28 April 2015
DID YOU KNOW?
HB 534 by Rep. Joseph Bouie would create regulation of any statewide cable franchise and put under the power of the Public Service Commission. He said to the House Commerce Committee that as the Federal Communications Commission now has declared internet service a utility, any franchising relying upon Internet delivery now should fall under the PSC.
Rep. Steven Ortego asked whether the Legislature would have any oversight if this became law. He was told that by statute it could direct the PSC, but regulations over the Internet, in terms of delivery video services, would now solely be directed by the PSC. Rep. Katrina Jackson noted that even as the Secretary of State has the ability to grant franchises statewide, there is no regulatory power and none is being done now. Ortego expressed concern that the bill was too open-ended in its power to regulate.
Opponents said the bill would undo provisions of legislative control established years ago. They said the bill was premature concerning the Internet and that the PSC would charge fees that would be passed through to consumers. Already much was reporting was being done to the FCC. The pointed out that the field was competitive and not indicative of a monopolistic business, yet the bill would impose regulation on just one sector of that.
Rep. Erich Ponti made a substitute motion after the close to defer voluntarily. That passed 14-3.
25 April 2015
Bill filing ended this week, causing some additions to the list of good and bad bills:
THE GOOD: HB 788 by Rep. Jay Morris would create a flat individual tax and remove individual tax exceptions; HB 795 by Rep. Jim Fannin would attenuate the Motion Picture Investor Tax Credit (similar bill: HB 829); HB 827 by Rep. Cameron Henry would phase out corporate income taxes; HB 828 by Henry would phase out the corporate franchise tax.
THE BAD: HB 792 by Rep. Julie Stokes would increase taxes of a wasting kind but shunt the proceeds of this to prop up recurring expenses (similar bill: HB 794); HB 811 by Rep. Ebony Woodruff would create a needless tax; HB 820 by Rep. Sam Jones would discourage donations to schools; HB 825 by Rep. Taylor Barras would end up passing through taxes to owners that occasionally and episodically rent property; HB 831 by Morris would reduce spending flexibility; HB 832 by Rep. Tim Burns would expand spending on the Motion Picture Investor Tax Credit; SB 275 by Sen. Danny Martiny would reduce budgetary flexibility.
22 April 2015
DID YOU KNOW?
HB 290 by Rep. Barbara Norton would extend time available for voting if there is a delay of at least 15 minutes at the beginning the voting day. She told the House and Governmental Affairs Committee that a kind of delay like that constitutes a denial of the right to vote, and it was not unreasonable to hold polls open later for this. She also curiously said the bill was somewhat internal contradictory.
Rep. Steve Pugh said with early voting extension, there really was no excuse not to vote, and that if polls opened late, there was no guarantee those who did not vote early could vote later in the day. Norton said regardless that not voting early in the day because polls opened late for some reason this was denial of voting for people.

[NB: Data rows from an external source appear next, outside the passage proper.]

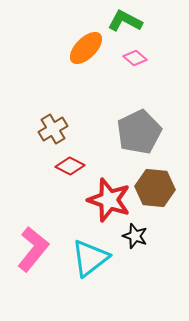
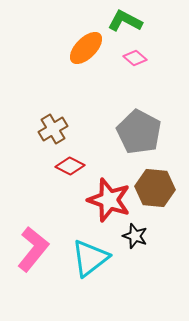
gray pentagon: rotated 18 degrees counterclockwise
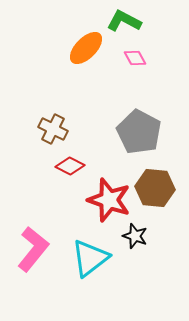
green L-shape: moved 1 px left
pink diamond: rotated 20 degrees clockwise
brown cross: rotated 32 degrees counterclockwise
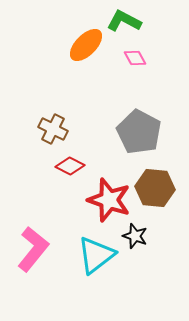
orange ellipse: moved 3 px up
cyan triangle: moved 6 px right, 3 px up
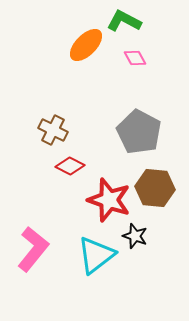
brown cross: moved 1 px down
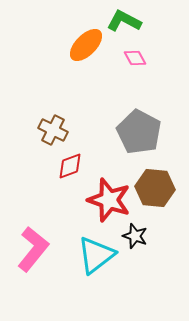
red diamond: rotated 48 degrees counterclockwise
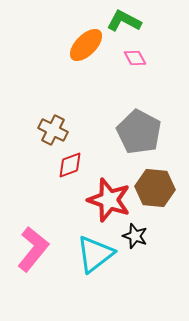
red diamond: moved 1 px up
cyan triangle: moved 1 px left, 1 px up
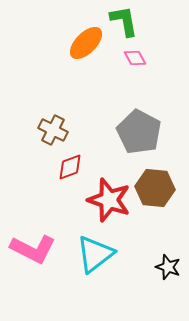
green L-shape: rotated 52 degrees clockwise
orange ellipse: moved 2 px up
red diamond: moved 2 px down
black star: moved 33 px right, 31 px down
pink L-shape: rotated 78 degrees clockwise
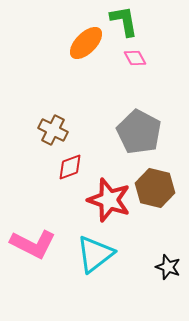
brown hexagon: rotated 9 degrees clockwise
pink L-shape: moved 5 px up
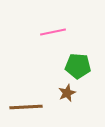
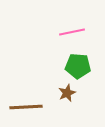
pink line: moved 19 px right
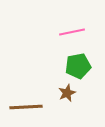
green pentagon: rotated 15 degrees counterclockwise
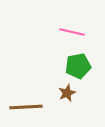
pink line: rotated 25 degrees clockwise
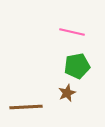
green pentagon: moved 1 px left
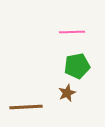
pink line: rotated 15 degrees counterclockwise
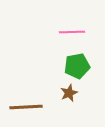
brown star: moved 2 px right
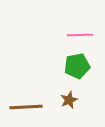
pink line: moved 8 px right, 3 px down
brown star: moved 7 px down
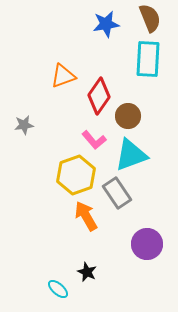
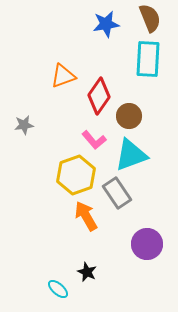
brown circle: moved 1 px right
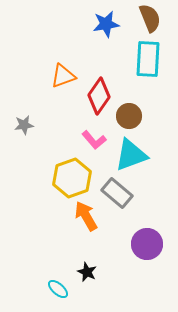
yellow hexagon: moved 4 px left, 3 px down
gray rectangle: rotated 16 degrees counterclockwise
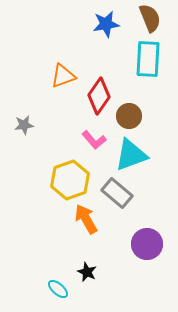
yellow hexagon: moved 2 px left, 2 px down
orange arrow: moved 3 px down
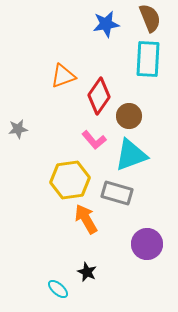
gray star: moved 6 px left, 4 px down
yellow hexagon: rotated 12 degrees clockwise
gray rectangle: rotated 24 degrees counterclockwise
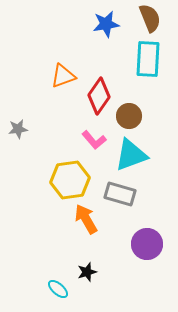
gray rectangle: moved 3 px right, 1 px down
black star: rotated 30 degrees clockwise
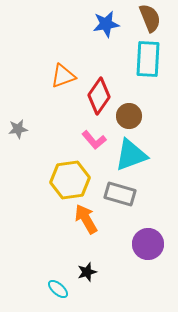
purple circle: moved 1 px right
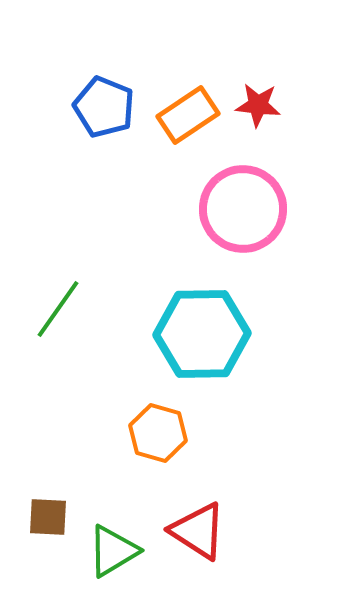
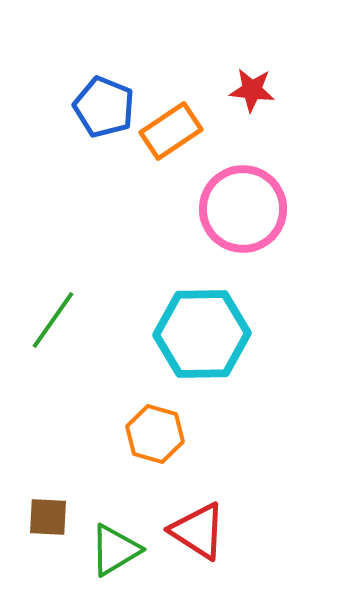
red star: moved 6 px left, 15 px up
orange rectangle: moved 17 px left, 16 px down
green line: moved 5 px left, 11 px down
orange hexagon: moved 3 px left, 1 px down
green triangle: moved 2 px right, 1 px up
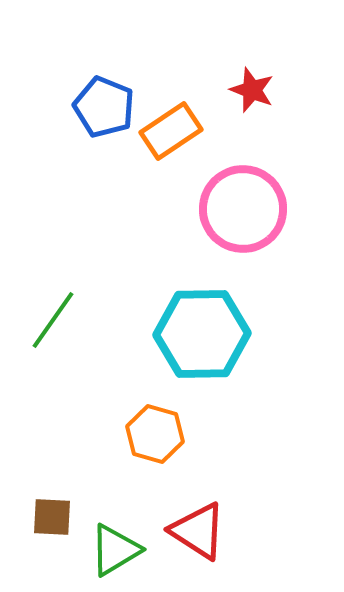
red star: rotated 15 degrees clockwise
brown square: moved 4 px right
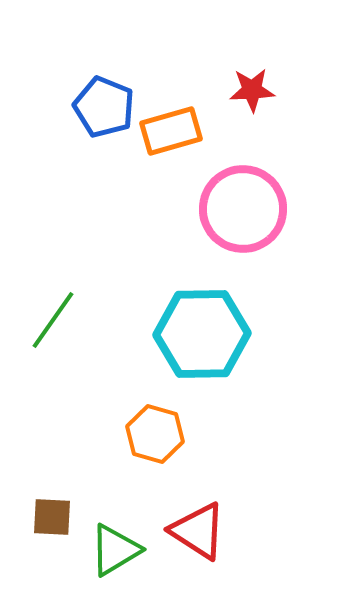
red star: rotated 24 degrees counterclockwise
orange rectangle: rotated 18 degrees clockwise
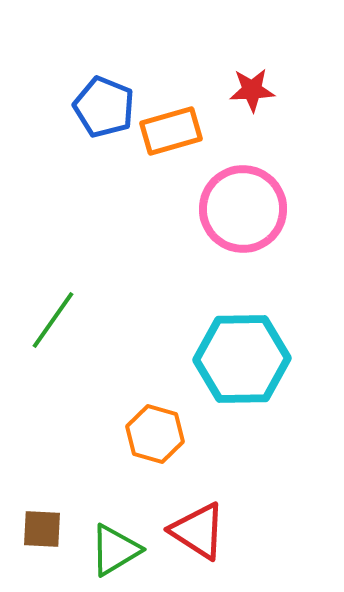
cyan hexagon: moved 40 px right, 25 px down
brown square: moved 10 px left, 12 px down
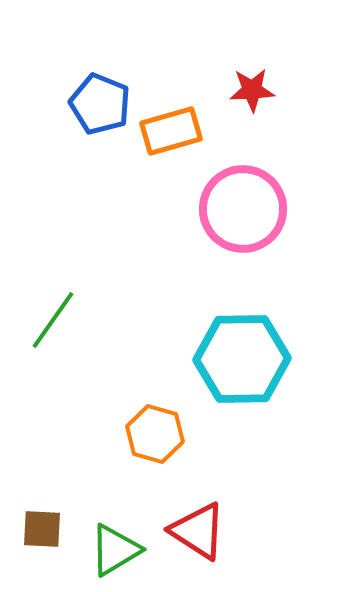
blue pentagon: moved 4 px left, 3 px up
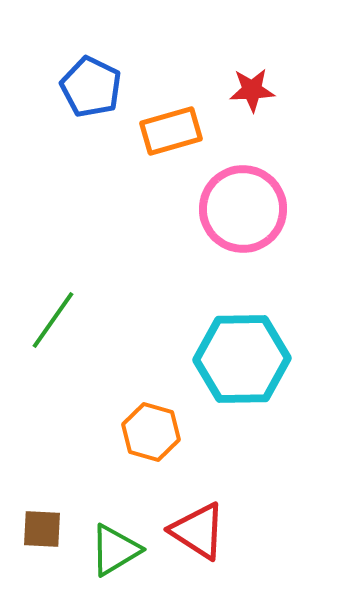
blue pentagon: moved 9 px left, 17 px up; rotated 4 degrees clockwise
orange hexagon: moved 4 px left, 2 px up
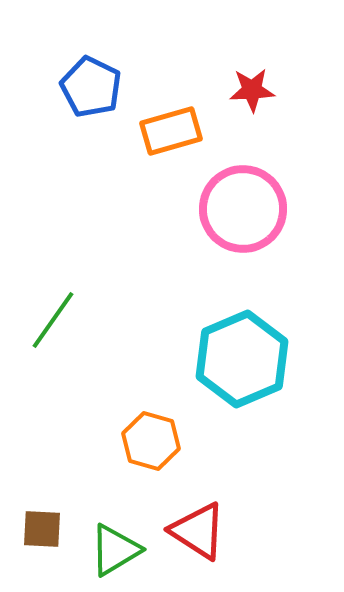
cyan hexagon: rotated 22 degrees counterclockwise
orange hexagon: moved 9 px down
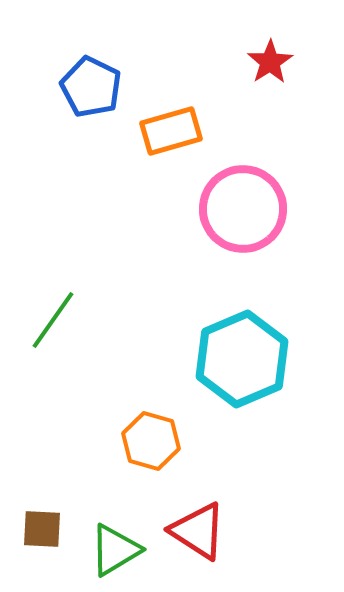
red star: moved 18 px right, 28 px up; rotated 30 degrees counterclockwise
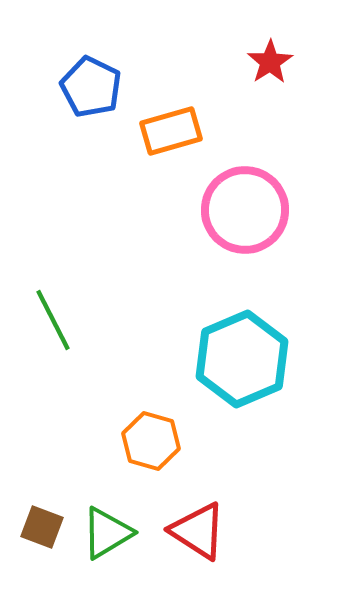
pink circle: moved 2 px right, 1 px down
green line: rotated 62 degrees counterclockwise
brown square: moved 2 px up; rotated 18 degrees clockwise
green triangle: moved 8 px left, 17 px up
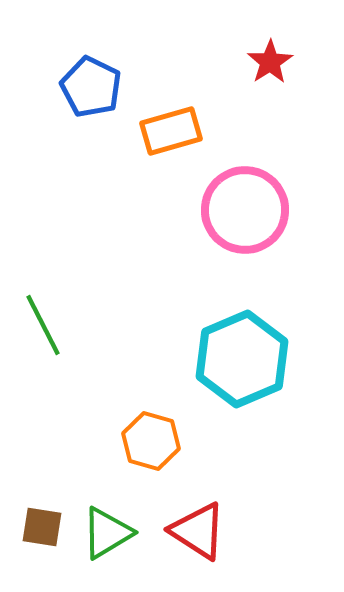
green line: moved 10 px left, 5 px down
brown square: rotated 12 degrees counterclockwise
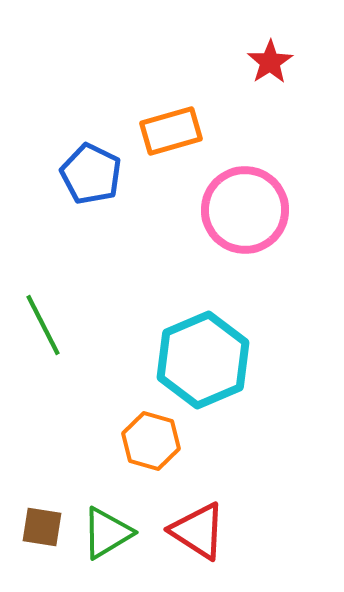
blue pentagon: moved 87 px down
cyan hexagon: moved 39 px left, 1 px down
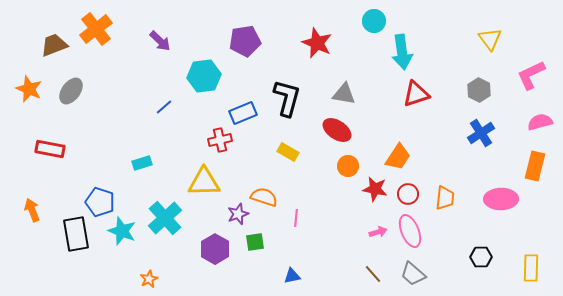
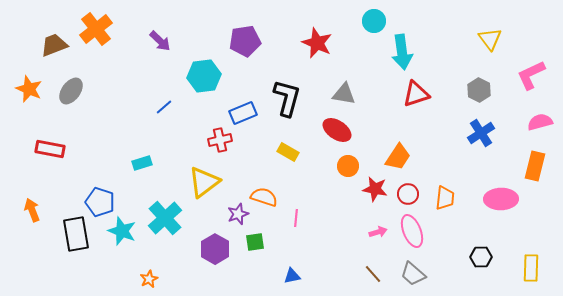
yellow triangle at (204, 182): rotated 36 degrees counterclockwise
pink ellipse at (410, 231): moved 2 px right
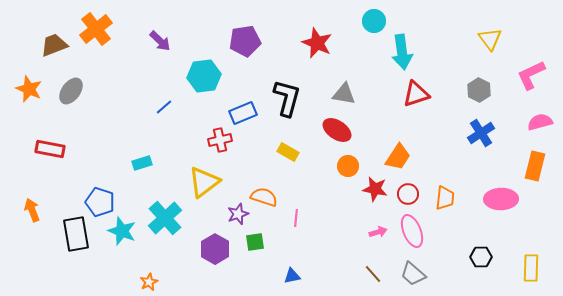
orange star at (149, 279): moved 3 px down
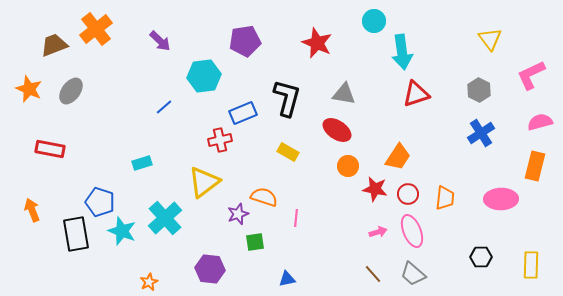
purple hexagon at (215, 249): moved 5 px left, 20 px down; rotated 24 degrees counterclockwise
yellow rectangle at (531, 268): moved 3 px up
blue triangle at (292, 276): moved 5 px left, 3 px down
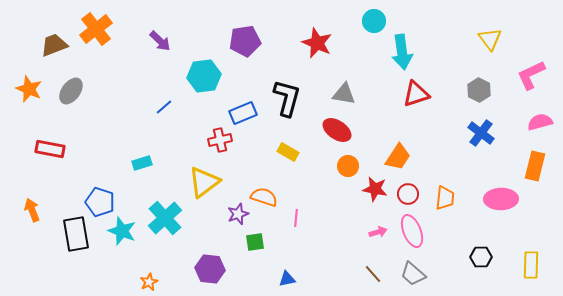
blue cross at (481, 133): rotated 20 degrees counterclockwise
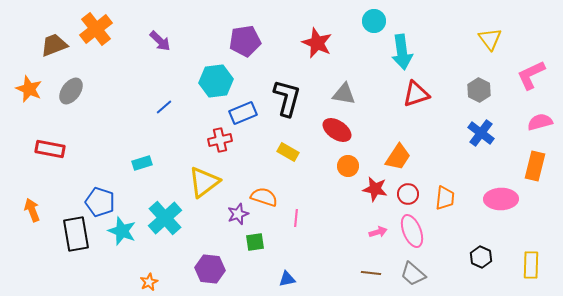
cyan hexagon at (204, 76): moved 12 px right, 5 px down
black hexagon at (481, 257): rotated 25 degrees clockwise
brown line at (373, 274): moved 2 px left, 1 px up; rotated 42 degrees counterclockwise
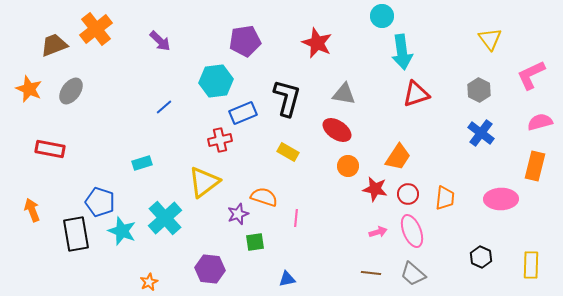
cyan circle at (374, 21): moved 8 px right, 5 px up
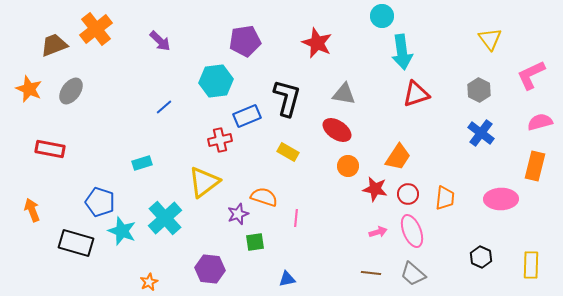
blue rectangle at (243, 113): moved 4 px right, 3 px down
black rectangle at (76, 234): moved 9 px down; rotated 64 degrees counterclockwise
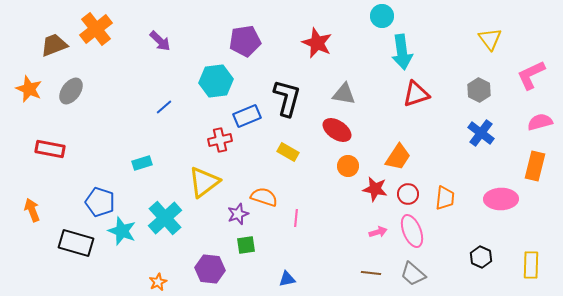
green square at (255, 242): moved 9 px left, 3 px down
orange star at (149, 282): moved 9 px right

Rep. Mike Danahay wondered whether those reporting were mistaken in that all but federal elections start at 7 AM and that machines were delivered the night before. Norton said in the instance she knew, it was a congressional election and machines were delivered to the wrong address. He also pointed out anybody in line at closing time 8 PM are allowed to vote. Norton said people’s schedule might not permit them to come by then. She said it was illegitimate to ask people to come back later.
18 April 2015
First, while few new bills were introduced, almost all of them cracked the lists here:
THE GOOD: HB 779 by Rep. Erich Ponti would scale back further solar energy tax credits before their demise.
12 April 2015
Welcome as the Louisiana Legislature Log enters its second decade of service. It’s an election year, so anything can happen as far as legislation. And so with the prefiled versions we take a look at the good, the bad, and the ugly.